§ **EXERCISE INPUT**:
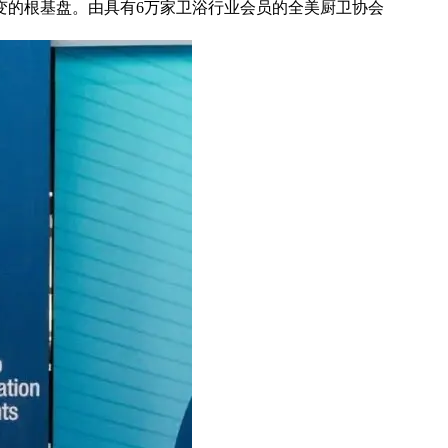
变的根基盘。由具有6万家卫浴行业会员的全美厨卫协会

---

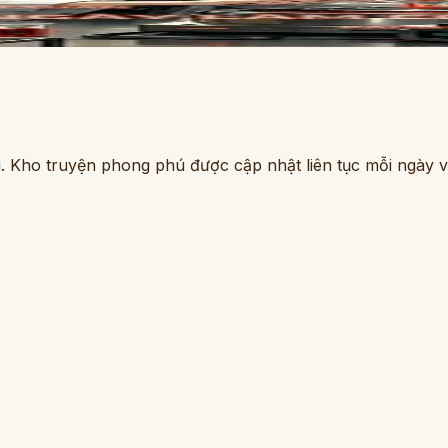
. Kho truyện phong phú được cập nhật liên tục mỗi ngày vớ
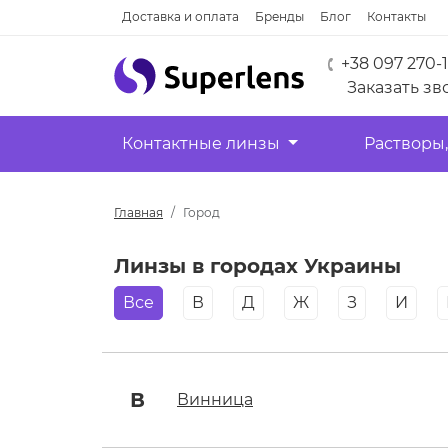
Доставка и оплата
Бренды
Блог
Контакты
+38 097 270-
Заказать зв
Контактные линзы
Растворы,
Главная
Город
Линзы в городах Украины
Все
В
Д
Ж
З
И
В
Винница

...

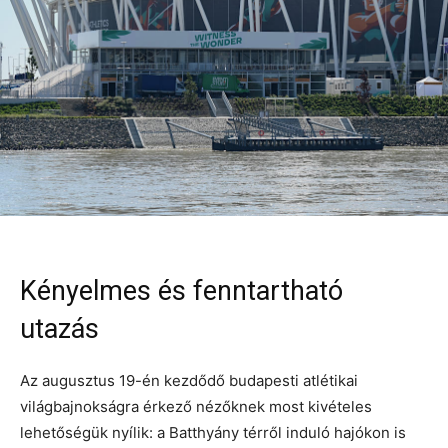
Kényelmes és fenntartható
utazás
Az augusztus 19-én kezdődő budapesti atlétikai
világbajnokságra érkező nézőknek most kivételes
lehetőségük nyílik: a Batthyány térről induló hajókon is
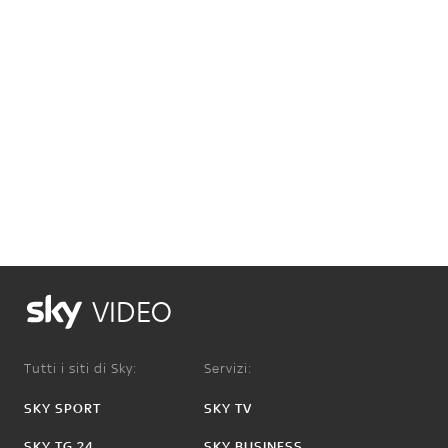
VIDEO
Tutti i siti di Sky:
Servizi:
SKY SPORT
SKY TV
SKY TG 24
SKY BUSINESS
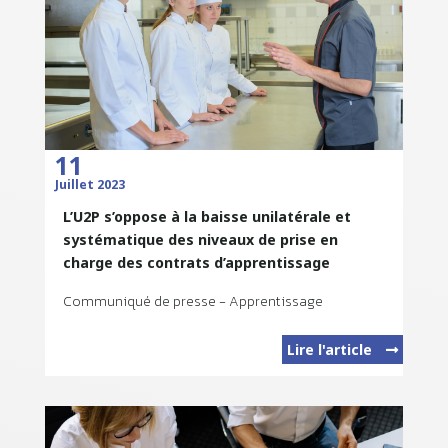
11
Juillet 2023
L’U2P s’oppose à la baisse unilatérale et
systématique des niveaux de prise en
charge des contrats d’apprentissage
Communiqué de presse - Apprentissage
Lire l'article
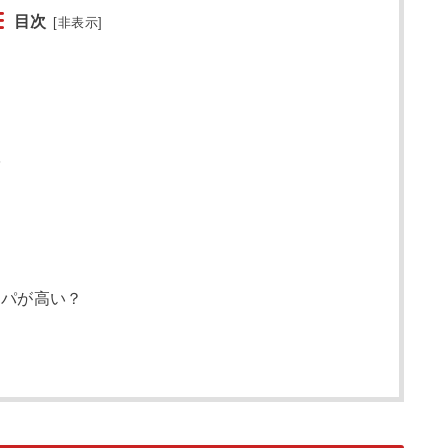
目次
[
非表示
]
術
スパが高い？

§ **TASK PROMPT**:
What are the lines in the records above, word for word, from the one containing "lehetőségük nyílik: a" through the one containing "charge des contrats d’apprentissage", both ends included and pictures left out?

§ **ANSWER TO THIS TASK**:
lehetőségük nyílik: a Batthyány térről induló hajókon is
VIDEO
Tutti i siti di Sky:
Servizi:
SKY SPORT
SKY TV
SKY TG 24
SKY BUSINESS
11
Juillet 2023
L’U2P s’oppose à la baisse unilatérale et
systématique des niveaux de prise en
charge des contrats d’apprentissage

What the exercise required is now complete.